Despite your best efforts to pre-qualify loan recipients, check customer credit references, and vigorously pursue collection, it may become necessary to write off bad debts. Debts can include loans you have made to others, balances due on sales invoices under Accounts receivable, or other assets recording money owed to you. Underlying reasons might include:
Whatever the reason, a debt should only be written off when there is a reasonable and sincere belief it cannot be recovered.
Standards may exist in your jurisdiction for when bad debts can be written off and what evidence may be required to justify the write-off. Check with a local accountant or tax authority for accurate information.
Write-offs of bad debts do not include credits for return of merchandise, price adjustments for faulty or damaged items, or warranty refunds. Those should be handled with credit notes, as described in another Guide.
When a bad debt is written off, an asset that previously had the potential to generate income is converted to an expense. So you must choose an expense account for the write-off. Good practice is to add an account to the Expenses category of your chart of accounts, naming it something like Bad debts. But any suitable expense account can be used.
Use a journal entry to write off a debt. Debit the Bad debts account by the amount being written off. Credit the asset account where the bad debt is recorded by the same amount.
Quick Computer Repair previously invoiced Brilliant Industries 350.00 for computer repair services. No taxes were applied:
Brilliant Industries has gone out of business without paying for the work, so Quick Computer Repair must write off the bad debt. It makes a journal entry, debiting 350.00 to Bad debts and crediting the same amount to Accounts receivable, Brilliant’s subaccount, and the specific sales invoice:
If the original debt was the result of a sales invoice, the journal entry leaves the income in the income account where it was first posted. This preserves a record of the economic activity. But that income is offset by the expense in the Bad debt account.
If the debt being written off was the result of a taxable transaction, things are more complex. You must first determine whether, under local tax law:
In the first case, debit Bad debts for the gross amount of the debt, including taxes. Credit the asset account where the debt is recorded by the same amount. But do not apply any tax codes.
The services in the prior example are subject to a 10% goods and services tax. The original sales invoice was entered as follows:
showing this on the completed sales invoice:
Since the tax is payable regardless of collection status, the debt is written off with the following journal entry.
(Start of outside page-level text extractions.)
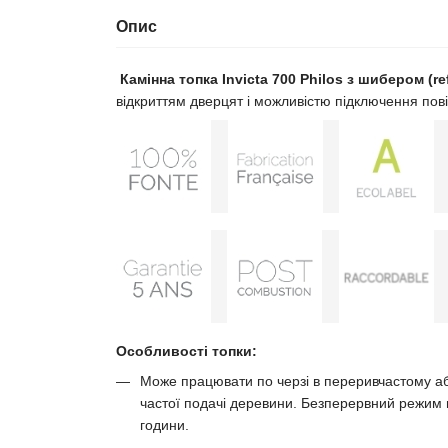
Опис
Камінна топка Invicta 700 Philos з шибером (ref
відкриттям дверцят і можливістю підключення повіт
Особливості топки:
Може працювати по черзі в переривчастому а
частої подачі деревини. Безперервний режим 
години.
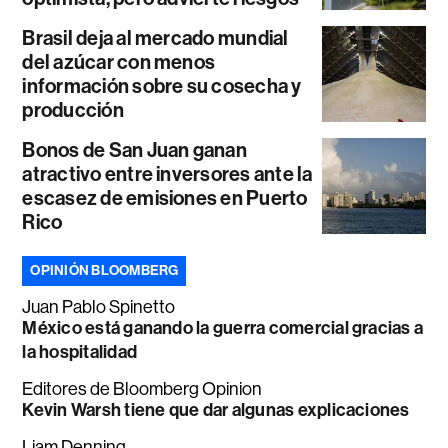
Brasil deja al mercado mundial
del azúcar con menos
información sobre su cosecha y
producción
Bonos de San Juan ganan
atractivo entre inversores ante la
escasez de emisiones en Puerto
Rico
OPINIÓN BLOOMBERG
Juan Pablo Spinetto
México está ganando la guerra comercial gracias a
la hospitalidad
Editores de Bloomberg Opinion
Kevin Warsh tiene que dar algunas explicaciones
Liam Denning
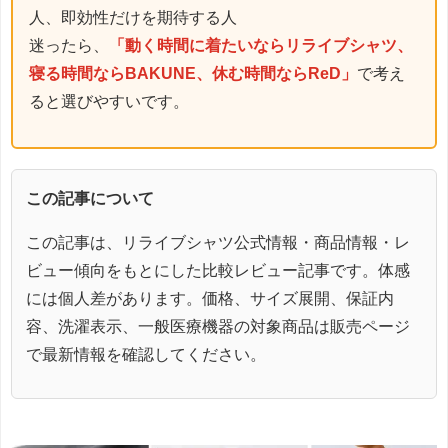
人、即効性だけを期待する人
迷ったら、
「動く時間に着たいならリライブシャツ、
寝る時間ならBAKUNE、休む時間ならReD」
で考え
ると選びやすいです。
この記事について
この記事は、リライブシャツ公式情報・商品情報・レ
ビュー傾向をもとにした比較レビュー記事です。体感
には個人差があります。価格、サイズ展開、保証内
容、洗濯表示、一般医療機器の対象商品は販売ページ
で最新情報を確認してください。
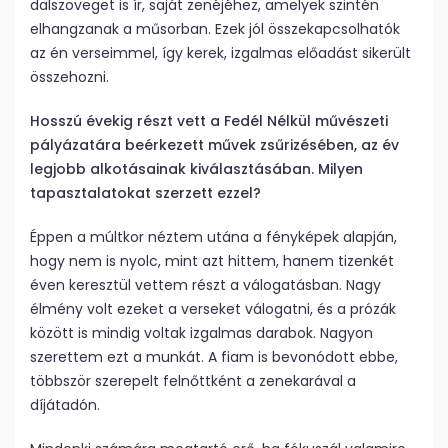
dalszöveget is ír, saját zenéjéhez, amelyek szintén
elhangzanak a műsorban. Ezek jól összekapcsolhatók
az én verseimmel, így kerek, izgalmas előadást sikerült
összehozni.
Hosszú évekig részt vett a Fedél Nélkül művészeti
pályázatára beérkezett művek zsűrizésében, az év
legjobb alkotásainak kiválasztásában. Milyen
tapasztalatokat szerzett ezzel?
Éppen a múltkor néztem utána a fényképek alapján,
hogy nem is nyolc, mint azt hittem, hanem tizenkét
éven keresztül vettem részt a válogatásban. Nagy
élmény volt ezeket a verseket válogatni, és a prózák
között is mindig voltak izgalmas darabok. Nagyon
szerettem ezt a munkát. A fiam is bevonódott ebbe,
többször szerepelt felnőttként a zenekarával a
díjátadón.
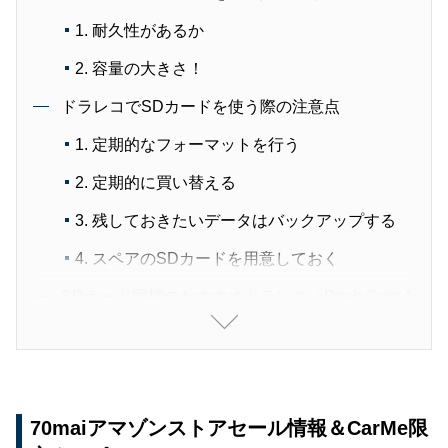
1. 耐久性があるか
2. 容量の大きさ！
ドラレコでSDカードを使う際の注意点
1. 定期的なフォーマットを行う
2. 定期的に買い替える
3. 残しておきたいデータはバックアップする
4. スペアのSDカードを用意しておく
SDカード同梱のおすすめドラレコ「Dash Cam A
510」
「Dash Cam A510」のおすすめポイント10選
① 1万円台の価格で初心者でも購入しやすい
70maiアマゾンストアセール情報＆CarMe限
② 500万画素の高画質フロントカメラ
Note the absence of tax codes:
After the journal entry is made, Sales still records the sale at 350.00. Bad debts records the full write-off at 385.00. And 35.00 remains in Tax payable. Thus, Quick Computer Repair incurs a loss on the transaction of 35.00, equal to the tax it must pay on behalf of its defunct customer.
In the second case, not only must the full debt be transferred to expenses, the tax liability must also be eliminated. So apply the relevant tax code to the Bad debt debit.
The journal entry includes gross amounts and applies the tax code only to the debit line. The transaction is designated as a sales adjustment:
Tax is removed from Tax payable. Both Sales and Bad debts include 350.00. The final result is no tax owed to the authority and no net profit on the transaction. But both sales activity and the bad debt are recorded.
Occasionally, a bad debt legitimately thought to be unrecoverable becomes recoverable, such as when:
Do not delete the write-off journal entry. Instead, place the formerly bad debt back into your assets with a reverse journal entry. This time, debit the asset account where the debt was lodged and credit Bad debts.
Brilliant Industries resumes business and notifies Quick Computer Repair it will honor its former obligations. A second journal entry is made:
(This illustration is for the second tax situation, where tax is not payable unless it is collected. In the opposite case, where tax is payable regardless, apply no tax code to Bad debts on the credit side of the journal entry.)
The reversal leaves 35.00 in Tax payable, 350.00 in Sales, and removes the debt amount from Bad debts. Accounts receivable shows 385.00 due from Brilliant Industries, just as though the unfortunate circumstances had never occurred.